WHAT ONE FACT DOES EVERY DRIVER NEED TO UNDERSTAND?
One point about subrogation is critical for every driver to understand. If you are injured by another driver’s negligence in a traffic accident, do not sign or agree to any settlement with the other driver’s insurance company without having the counsel of an experienced injury attorney. Some companies will try to have you sign a settlement that includes a waiver of subrogation clause to prevent your insurance company from asserting its subrogation rights. If you waive subrogation, your insurer may deny your claim because it will be unable to obtain reimbursement.

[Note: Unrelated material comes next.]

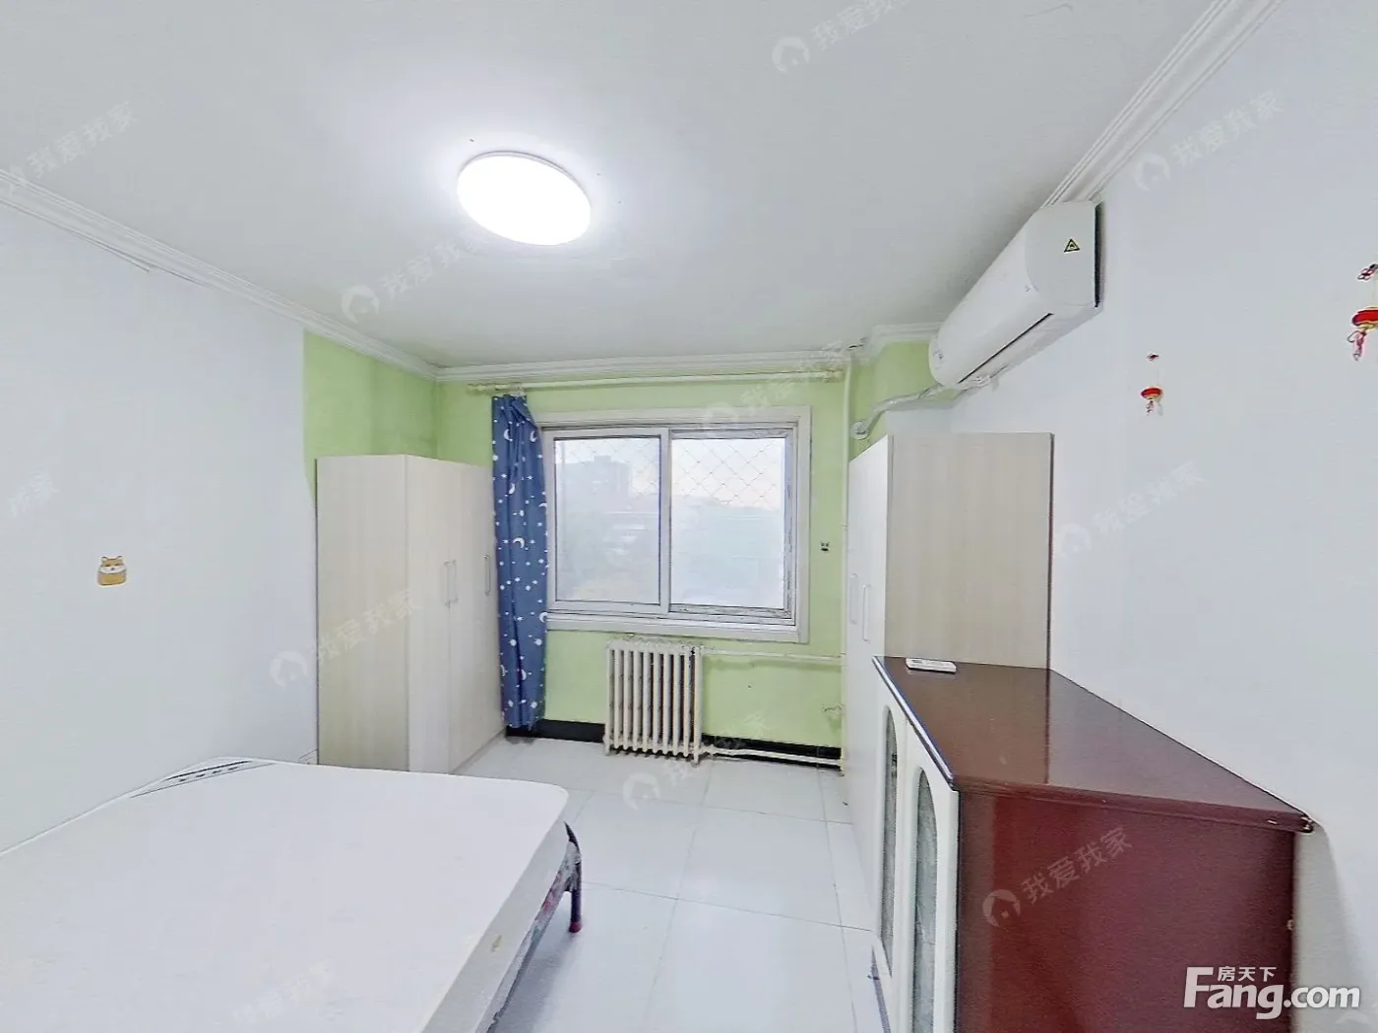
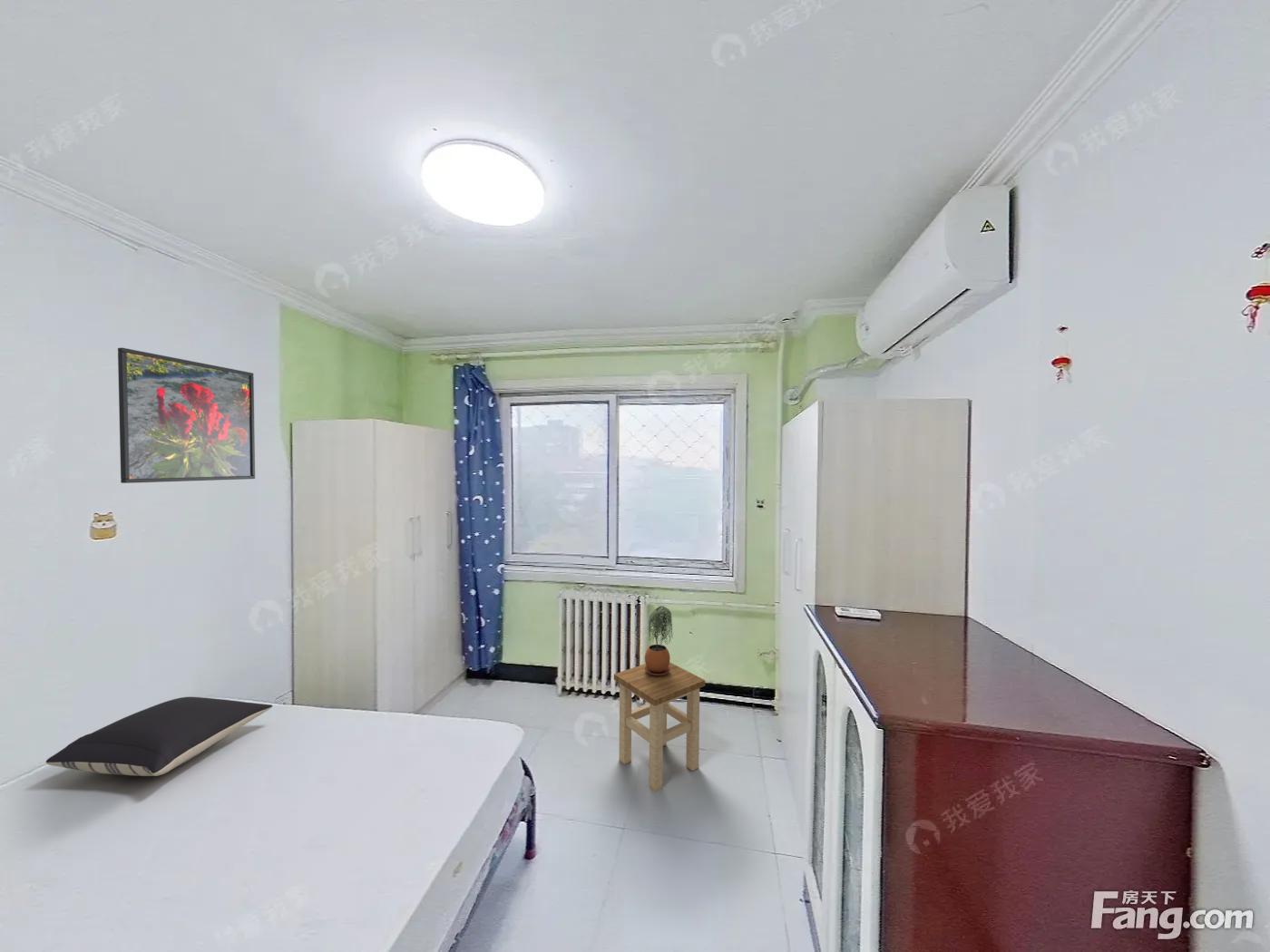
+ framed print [117,347,256,484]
+ stool [613,662,706,792]
+ pillow [45,696,273,777]
+ potted plant [644,605,674,676]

In some cases, an injury victim may simply be notified that his or her insurance company is pursuing subrogation and then hear little about it afterward. However, injury victims should know that if their insurance company tries to recover costs, they must try to recover the cost of your deductible and refund it to you if they succeed. Many insurance policies actually compel policyholders to cooperate with the company’s pursuit of its subrogation rights should the issue emerge.
Every state is different regarding precisely how and when collateral sources may assert their subrogation rights and how those rights can impact third party lawsuits. If you have been injured by another person’s negligence, sometimes a number of different parties will claim subrogation rights, and you will very much need the help of a good personal injury attorney familiar with the subrogation laws of your own state.